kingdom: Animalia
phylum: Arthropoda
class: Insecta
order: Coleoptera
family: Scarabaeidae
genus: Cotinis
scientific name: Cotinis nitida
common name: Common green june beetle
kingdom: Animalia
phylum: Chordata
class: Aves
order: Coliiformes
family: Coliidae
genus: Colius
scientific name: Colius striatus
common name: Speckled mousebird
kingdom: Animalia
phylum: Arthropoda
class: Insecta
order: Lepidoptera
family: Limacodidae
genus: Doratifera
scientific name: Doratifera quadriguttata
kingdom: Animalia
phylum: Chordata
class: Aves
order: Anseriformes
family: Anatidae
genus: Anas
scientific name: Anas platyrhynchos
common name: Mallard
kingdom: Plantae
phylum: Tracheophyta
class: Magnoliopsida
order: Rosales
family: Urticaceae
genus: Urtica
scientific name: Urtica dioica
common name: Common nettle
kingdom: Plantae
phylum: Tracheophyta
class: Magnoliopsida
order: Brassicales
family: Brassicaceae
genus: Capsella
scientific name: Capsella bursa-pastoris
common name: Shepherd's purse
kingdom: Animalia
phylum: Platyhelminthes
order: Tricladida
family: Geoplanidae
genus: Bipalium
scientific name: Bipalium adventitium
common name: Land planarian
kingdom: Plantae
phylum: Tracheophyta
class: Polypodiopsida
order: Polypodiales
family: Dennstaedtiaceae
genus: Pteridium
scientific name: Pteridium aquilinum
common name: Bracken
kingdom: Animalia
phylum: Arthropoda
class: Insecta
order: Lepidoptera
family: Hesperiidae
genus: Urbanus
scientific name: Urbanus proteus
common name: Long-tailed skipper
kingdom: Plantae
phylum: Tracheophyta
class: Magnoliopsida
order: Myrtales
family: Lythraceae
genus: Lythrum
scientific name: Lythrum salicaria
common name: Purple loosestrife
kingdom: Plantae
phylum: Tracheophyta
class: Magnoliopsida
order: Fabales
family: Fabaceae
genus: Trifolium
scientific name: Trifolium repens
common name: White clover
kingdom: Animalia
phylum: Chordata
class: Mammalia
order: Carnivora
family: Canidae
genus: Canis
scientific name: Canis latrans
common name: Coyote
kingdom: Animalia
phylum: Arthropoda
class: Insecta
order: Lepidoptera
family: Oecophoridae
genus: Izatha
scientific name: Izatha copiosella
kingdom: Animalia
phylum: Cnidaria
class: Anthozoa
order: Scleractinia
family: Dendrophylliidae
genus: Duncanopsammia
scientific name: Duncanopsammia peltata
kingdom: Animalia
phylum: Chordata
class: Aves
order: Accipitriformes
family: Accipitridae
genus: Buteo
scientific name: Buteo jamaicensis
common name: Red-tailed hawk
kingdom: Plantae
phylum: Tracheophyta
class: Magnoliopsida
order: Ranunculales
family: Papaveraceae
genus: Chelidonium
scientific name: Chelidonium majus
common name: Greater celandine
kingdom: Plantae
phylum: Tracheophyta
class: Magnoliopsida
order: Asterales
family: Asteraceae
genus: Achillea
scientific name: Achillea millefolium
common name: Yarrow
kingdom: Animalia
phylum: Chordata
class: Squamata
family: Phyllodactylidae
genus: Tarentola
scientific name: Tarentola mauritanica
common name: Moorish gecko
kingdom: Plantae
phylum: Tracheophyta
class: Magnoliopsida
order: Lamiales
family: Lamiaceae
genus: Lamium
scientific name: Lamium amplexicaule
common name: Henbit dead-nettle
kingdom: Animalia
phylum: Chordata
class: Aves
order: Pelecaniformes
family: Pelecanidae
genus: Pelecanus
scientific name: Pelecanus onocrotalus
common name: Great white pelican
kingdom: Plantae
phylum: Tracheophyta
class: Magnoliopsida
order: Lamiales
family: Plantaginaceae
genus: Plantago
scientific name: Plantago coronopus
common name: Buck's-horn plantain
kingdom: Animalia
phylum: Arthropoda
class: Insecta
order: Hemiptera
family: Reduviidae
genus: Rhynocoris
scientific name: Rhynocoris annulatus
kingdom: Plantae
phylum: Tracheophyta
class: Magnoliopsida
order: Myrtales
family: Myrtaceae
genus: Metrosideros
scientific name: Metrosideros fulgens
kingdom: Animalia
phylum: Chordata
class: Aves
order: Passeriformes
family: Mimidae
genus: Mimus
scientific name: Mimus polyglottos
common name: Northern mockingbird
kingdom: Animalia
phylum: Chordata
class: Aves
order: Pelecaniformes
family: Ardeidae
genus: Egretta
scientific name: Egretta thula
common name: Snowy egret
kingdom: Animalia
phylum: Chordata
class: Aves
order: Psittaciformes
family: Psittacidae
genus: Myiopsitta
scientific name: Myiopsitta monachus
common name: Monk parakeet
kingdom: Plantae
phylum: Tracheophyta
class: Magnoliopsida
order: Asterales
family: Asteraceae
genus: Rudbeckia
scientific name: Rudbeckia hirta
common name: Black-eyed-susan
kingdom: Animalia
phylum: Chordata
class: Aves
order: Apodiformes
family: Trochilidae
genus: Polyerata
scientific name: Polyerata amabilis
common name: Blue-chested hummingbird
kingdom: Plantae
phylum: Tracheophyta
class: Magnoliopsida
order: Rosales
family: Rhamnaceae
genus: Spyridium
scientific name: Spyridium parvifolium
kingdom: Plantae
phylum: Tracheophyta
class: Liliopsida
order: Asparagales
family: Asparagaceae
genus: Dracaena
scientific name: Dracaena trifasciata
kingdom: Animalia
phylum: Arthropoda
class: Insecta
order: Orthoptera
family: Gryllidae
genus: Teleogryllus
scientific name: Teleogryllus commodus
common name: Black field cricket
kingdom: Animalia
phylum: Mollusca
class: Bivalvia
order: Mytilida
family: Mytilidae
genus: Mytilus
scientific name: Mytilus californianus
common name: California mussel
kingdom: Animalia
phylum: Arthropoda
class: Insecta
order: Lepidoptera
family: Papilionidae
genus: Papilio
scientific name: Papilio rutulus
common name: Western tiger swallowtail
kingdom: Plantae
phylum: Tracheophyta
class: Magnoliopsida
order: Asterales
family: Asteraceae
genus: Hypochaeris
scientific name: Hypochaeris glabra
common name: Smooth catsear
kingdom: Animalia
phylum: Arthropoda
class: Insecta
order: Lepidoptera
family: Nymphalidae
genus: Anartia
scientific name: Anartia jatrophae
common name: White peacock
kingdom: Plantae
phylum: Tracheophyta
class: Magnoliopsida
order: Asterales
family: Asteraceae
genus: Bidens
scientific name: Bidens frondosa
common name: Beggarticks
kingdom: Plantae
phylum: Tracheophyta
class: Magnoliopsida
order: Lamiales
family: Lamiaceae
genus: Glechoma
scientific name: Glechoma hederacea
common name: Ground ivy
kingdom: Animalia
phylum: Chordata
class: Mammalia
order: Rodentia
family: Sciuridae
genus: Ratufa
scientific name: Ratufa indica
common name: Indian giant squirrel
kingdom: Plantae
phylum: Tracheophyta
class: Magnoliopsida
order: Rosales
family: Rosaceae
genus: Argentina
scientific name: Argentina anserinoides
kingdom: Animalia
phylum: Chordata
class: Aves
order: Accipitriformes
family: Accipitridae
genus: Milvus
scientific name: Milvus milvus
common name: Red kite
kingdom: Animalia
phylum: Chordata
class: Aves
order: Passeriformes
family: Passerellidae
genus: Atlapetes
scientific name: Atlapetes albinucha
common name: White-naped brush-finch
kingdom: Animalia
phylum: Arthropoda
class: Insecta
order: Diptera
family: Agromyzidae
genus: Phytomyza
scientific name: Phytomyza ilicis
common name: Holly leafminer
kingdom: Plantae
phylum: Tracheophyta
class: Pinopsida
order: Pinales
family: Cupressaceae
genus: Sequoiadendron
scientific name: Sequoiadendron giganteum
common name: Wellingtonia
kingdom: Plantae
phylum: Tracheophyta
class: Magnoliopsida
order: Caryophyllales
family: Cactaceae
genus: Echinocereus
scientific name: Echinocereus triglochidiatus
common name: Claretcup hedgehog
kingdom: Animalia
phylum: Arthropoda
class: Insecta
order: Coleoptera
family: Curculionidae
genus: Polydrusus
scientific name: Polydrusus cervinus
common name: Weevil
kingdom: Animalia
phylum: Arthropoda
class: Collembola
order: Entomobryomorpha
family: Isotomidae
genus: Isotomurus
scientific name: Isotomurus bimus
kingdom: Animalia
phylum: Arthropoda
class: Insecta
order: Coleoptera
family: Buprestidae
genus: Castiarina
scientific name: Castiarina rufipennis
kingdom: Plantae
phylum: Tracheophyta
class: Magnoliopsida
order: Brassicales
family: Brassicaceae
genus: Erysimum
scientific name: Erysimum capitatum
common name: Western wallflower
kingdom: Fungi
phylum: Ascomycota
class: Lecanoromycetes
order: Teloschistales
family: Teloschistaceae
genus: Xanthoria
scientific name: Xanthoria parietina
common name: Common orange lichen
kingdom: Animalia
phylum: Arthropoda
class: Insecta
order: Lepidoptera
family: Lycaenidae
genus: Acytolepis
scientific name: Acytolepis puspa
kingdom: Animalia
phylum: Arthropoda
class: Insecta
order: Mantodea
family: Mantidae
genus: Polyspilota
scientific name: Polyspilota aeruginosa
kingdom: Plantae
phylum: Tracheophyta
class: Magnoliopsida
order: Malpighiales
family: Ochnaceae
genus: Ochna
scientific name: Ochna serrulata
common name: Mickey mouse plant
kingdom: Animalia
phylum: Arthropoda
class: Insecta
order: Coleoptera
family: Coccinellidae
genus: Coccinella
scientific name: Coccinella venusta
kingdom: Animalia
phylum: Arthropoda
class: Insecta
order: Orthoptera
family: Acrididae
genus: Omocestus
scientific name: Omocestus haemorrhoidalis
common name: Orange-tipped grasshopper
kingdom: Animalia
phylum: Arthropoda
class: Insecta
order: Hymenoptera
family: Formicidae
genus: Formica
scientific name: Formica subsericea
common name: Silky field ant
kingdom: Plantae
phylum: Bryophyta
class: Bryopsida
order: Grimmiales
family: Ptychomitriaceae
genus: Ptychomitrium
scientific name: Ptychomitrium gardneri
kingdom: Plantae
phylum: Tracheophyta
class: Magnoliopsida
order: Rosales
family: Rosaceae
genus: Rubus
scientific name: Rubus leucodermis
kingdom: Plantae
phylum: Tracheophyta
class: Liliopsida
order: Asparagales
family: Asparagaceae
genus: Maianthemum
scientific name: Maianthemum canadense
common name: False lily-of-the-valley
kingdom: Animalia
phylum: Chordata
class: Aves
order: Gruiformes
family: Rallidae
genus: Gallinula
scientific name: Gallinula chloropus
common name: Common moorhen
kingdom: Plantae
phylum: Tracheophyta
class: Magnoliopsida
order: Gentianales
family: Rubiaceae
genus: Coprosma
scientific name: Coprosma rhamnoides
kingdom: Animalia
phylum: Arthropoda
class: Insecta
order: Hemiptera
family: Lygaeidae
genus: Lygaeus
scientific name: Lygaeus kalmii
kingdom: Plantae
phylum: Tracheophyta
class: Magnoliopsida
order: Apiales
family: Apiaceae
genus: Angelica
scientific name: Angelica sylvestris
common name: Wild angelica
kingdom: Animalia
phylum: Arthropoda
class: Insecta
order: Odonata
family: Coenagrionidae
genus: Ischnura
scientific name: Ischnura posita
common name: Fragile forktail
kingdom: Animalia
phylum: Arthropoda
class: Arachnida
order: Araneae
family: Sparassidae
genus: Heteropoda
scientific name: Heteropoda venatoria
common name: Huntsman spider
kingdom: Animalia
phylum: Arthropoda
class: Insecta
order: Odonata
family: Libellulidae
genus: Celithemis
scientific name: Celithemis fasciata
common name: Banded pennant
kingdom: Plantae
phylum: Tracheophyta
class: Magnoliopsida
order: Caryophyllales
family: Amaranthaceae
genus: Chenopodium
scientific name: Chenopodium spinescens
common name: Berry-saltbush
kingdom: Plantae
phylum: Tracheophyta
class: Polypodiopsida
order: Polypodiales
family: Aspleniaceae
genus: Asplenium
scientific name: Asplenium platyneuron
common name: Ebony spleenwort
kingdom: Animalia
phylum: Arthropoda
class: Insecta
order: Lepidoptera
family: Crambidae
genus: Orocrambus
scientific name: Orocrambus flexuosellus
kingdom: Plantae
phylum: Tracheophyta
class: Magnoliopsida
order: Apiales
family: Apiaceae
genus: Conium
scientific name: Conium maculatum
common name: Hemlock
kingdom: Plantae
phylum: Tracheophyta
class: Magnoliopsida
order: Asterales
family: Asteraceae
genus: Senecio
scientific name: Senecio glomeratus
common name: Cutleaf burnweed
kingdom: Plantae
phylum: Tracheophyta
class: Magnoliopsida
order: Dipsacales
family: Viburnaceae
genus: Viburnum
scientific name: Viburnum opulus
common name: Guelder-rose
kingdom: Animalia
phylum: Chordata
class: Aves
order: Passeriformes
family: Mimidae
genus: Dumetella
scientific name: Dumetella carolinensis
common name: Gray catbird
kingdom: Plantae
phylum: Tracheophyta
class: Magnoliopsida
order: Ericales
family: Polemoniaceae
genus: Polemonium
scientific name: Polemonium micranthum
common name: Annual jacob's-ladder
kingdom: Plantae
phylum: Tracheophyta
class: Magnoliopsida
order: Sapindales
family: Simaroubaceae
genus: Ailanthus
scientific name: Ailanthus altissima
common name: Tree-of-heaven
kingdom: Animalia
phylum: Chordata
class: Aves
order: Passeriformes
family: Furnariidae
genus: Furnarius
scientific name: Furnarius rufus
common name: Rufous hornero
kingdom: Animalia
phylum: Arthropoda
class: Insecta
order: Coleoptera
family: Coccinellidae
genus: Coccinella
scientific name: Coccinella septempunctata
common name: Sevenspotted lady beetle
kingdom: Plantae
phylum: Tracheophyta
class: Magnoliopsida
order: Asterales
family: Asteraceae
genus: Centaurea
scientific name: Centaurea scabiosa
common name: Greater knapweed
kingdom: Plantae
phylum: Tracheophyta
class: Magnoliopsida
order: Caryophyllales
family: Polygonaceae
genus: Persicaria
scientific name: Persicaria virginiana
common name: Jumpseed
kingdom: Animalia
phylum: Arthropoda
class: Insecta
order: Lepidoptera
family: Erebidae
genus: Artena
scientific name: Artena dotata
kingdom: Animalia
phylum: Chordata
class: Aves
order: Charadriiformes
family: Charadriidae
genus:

———

**What you are asked to do**:
Quote the lines of the items word for word, starting at the line that contains "family: Formicidae" and ending at the line that contains "scientific name: Asplenium platyneuron", with both of those lines included.

**Solution**:
family: Formicidae
genus: Formica
scientific name: Formica subsericea
common name: Silky field ant
kingdom: Plantae
phylum: Bryophyta
class: Bryopsida
order: Grimmiales
family: Ptychomitriaceae
genus: Ptychomitrium
scientific name: Ptychomitrium gardneri
kingdom: Plantae
phylum: Tracheophyta
class: Magnoliopsida
order: Rosales
family: Rosaceae
genus: Rubus
scientific name: Rubus leucodermis
kingdom: Plantae
phylum: Tracheophyta
class: Liliopsida
order: Asparagales
family: Asparagaceae
genus: Maianthemum
scientific name: Maianthemum canadense
common name: False lily-of-the-valley
kingdom: Animalia
phylum: Chordata
class: Aves
order: Gruiformes
family: Rallidae
genus: Gallinula
scientific name: Gallinula chloropus
common name: Common moorhen
kingdom: Plantae
phylum: Tracheophyta
class: Magnoliopsida
order: Gentianales
family: Rubiaceae
genus: Coprosma
scientific name: Coprosma rhamnoides
kingdom: Animalia
phylum: Arthropoda
class: Insecta
order: Hemiptera
family: Lygaeidae
genus: Lygaeus
scientific name: Lygaeus kalmii
kingdom: Plantae
phylum: Tracheophyta
class: Magnoliopsida
order: Apiales
family: Apiaceae
genus: Angelica
scientific name: Angelica sylvestris
common name: Wild angelica
kingdom: Animalia
phylum: Arthropoda
class: Insecta
order: Odonata
family: Coenagrionidae
genus: Ischnura
scientific name: Ischnura posita
common name: Fragile forktail
kingdom: Animalia
phylum: Arthropoda
class: Arachnida
order: Araneae
family: Sparassidae
genus: Heteropoda
scientific name: Heteropoda venatoria
common name: Huntsman spider
kingdom: Animalia
phylum: Arthropoda
class: Insecta
order: Odonata
family: Libellulidae
genus: Celithemis
scientific name: Celithemis fasciata
common name: Banded pennant
kingdom: Plantae
phylum: Tracheophyta
class: Magnoliopsida
order: Caryophyllales
family: Amaranthaceae
genus: Chenopodium
scientific name: Chenopodium spinescens
common name: Berry-saltbush
kingdom: Plantae
phylum: Tracheophyta
class: Polypodiopsida
order: Polypodiales
family: Aspleniaceae
genus: Asplenium
scientific name: Asplenium platyneuron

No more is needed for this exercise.